◆ TASK 1 ◆
Output everything in the passage on restorative buildings from "John Robinson is" down to "here at UBC.", copied word for word.

◆ TEXT BLOCK ◆

————————

Restorative Buildings

The old paradigm aimed to reduce environmental impact. The future is about buildings that actually improve our environment.

John Robinson is a professor with the Centre for Interactive Research on Sustainability and Director and executive director of the UBC Sustainability Initiative.

Can we build cities with buildings that reduce a community’s energy consumption and carbon emissions, that improve the quality of water flowing through their sites, that restore their environments… and that make people happy?

Yes we can, and we are, right here at UBC.

The old environmental agenda focused on reducing emissions and making things “less bad. ” In this way of thinking, urban development was about reducing impacts and mitigating damage. To my mind, the new sustainability agenda is to design and construct buildings that improve things—that actually make both the physical and human environment better because they exist.

At UBC we are researching how buildings can live within a site’s natural flows—using the rain as a water source, wind for ventilation, and the sun for light; gathering heat from the ground and from neighbouring buildings; purifying wastewater; generating heat and electricity; and using wood as a building material. We’re looking at how a building can restore the environment by being net-positive, meaning it reduces a community’s energy use and emissions, improves the quality of water flowing through the site, and sequesters more carbon than the carbon emitted in constructing the building and decommissioning it at the end of its life.

Adding a restorative building to a city should not only improve environmental quality, but also improve human quality of life. We want to investigate how providing natural light, very high air quality, individual control over ventilation at the workstation level, real-time feedback on building performance, and the ability to influence the operating conditions within the building may make people healthier, happier and more productive.

————————

◆ EXERCISE INPUTS ◆

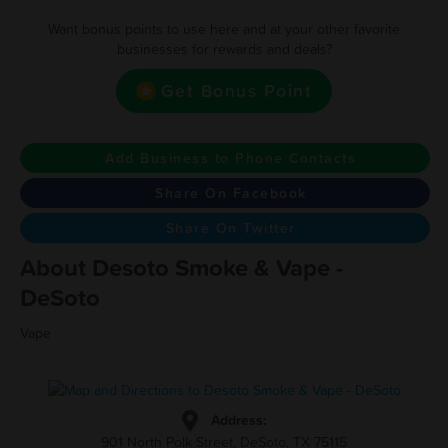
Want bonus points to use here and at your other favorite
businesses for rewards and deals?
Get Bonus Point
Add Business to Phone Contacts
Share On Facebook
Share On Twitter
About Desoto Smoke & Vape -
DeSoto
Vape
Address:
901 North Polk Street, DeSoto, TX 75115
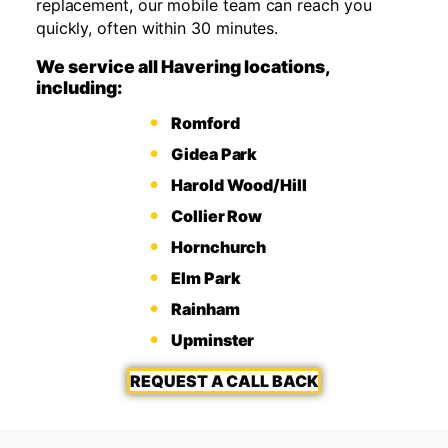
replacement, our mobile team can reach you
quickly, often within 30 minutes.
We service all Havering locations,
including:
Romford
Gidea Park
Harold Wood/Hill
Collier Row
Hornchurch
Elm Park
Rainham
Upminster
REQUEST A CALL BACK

————————

◆ TASK 2 ◆
Give everything in the records from the line containing "replacement, our mobile team can reach you" down to the final line of the records, with both of those lines included, as a numbered list with blank lines omitted.

◆ RESPONSE BOX 1 ◆
John Robinson is a professor with the Centre for Interactive Research on Sustainability and Director and executive director of the UBC Sustainability Initiative.

Can we build cities with buildings that reduce a community’s energy consumption and carbon emissions, that improve the quality of water flowing through their sites, that restore their environments… and that make people happy?

Yes we can, and we are, right here at UBC.

◆ RESPONSE BOX 2 ◆
1. replacement, our mobile team can reach you
2. quickly, often within 30 minutes.
3. We service all Havering locations,
4. including:
5. Romford
6. Gidea Park
7. Harold Wood/Hill
8. Collier Row
9. Hornchurch
10. Elm Park
11. Rainham
12. Upminster
13. REQUEST A CALL BACK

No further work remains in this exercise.